#### Supplied data

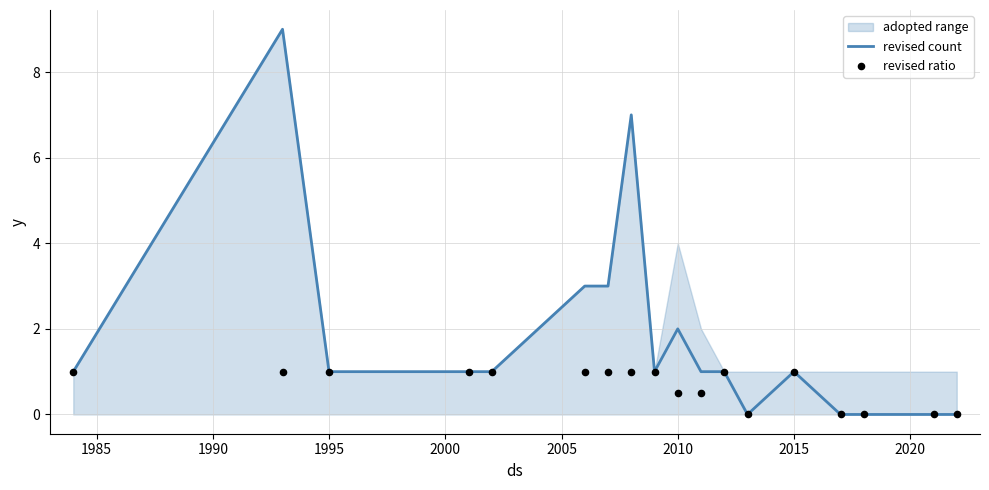

What is the highest value of the revised count series?

9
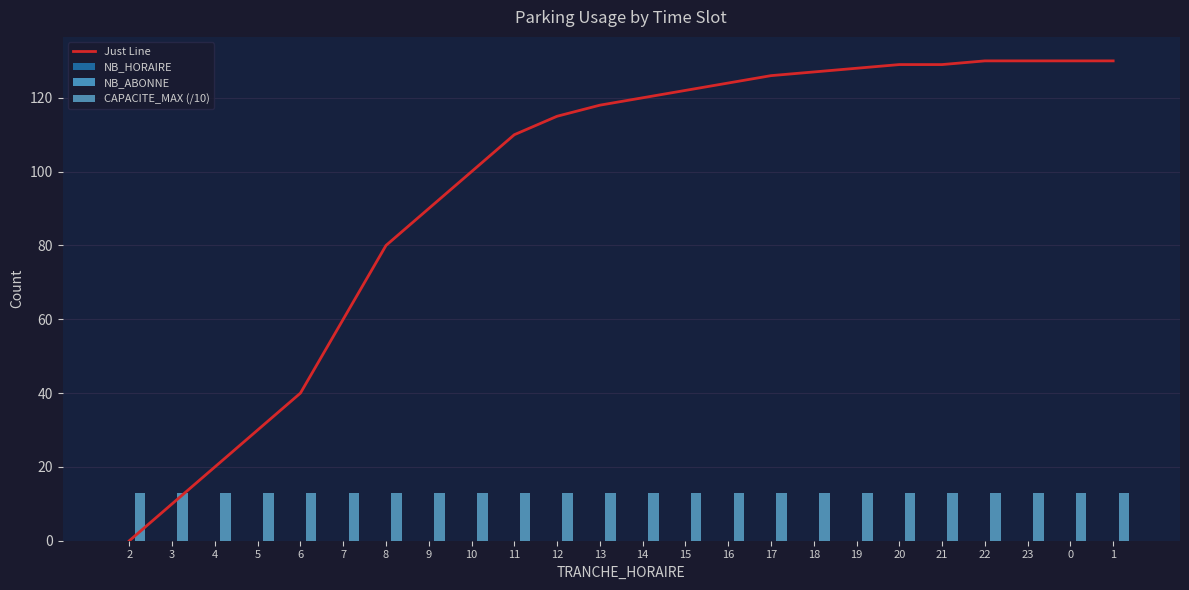

Count the number of categories in the chart.

24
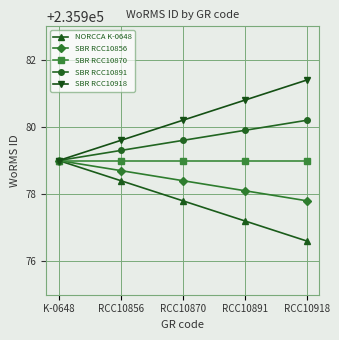

What value does the SBR RCC10856 series have at RCC10856?

235978.7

########

**Your assignment**
Please pull out each line of the records above that contains the word "series", counting only case-exact matches.

**Task answer**
What is the highest value of the revised count series?
What value does the SBR RCC10856 series have at RCC10856?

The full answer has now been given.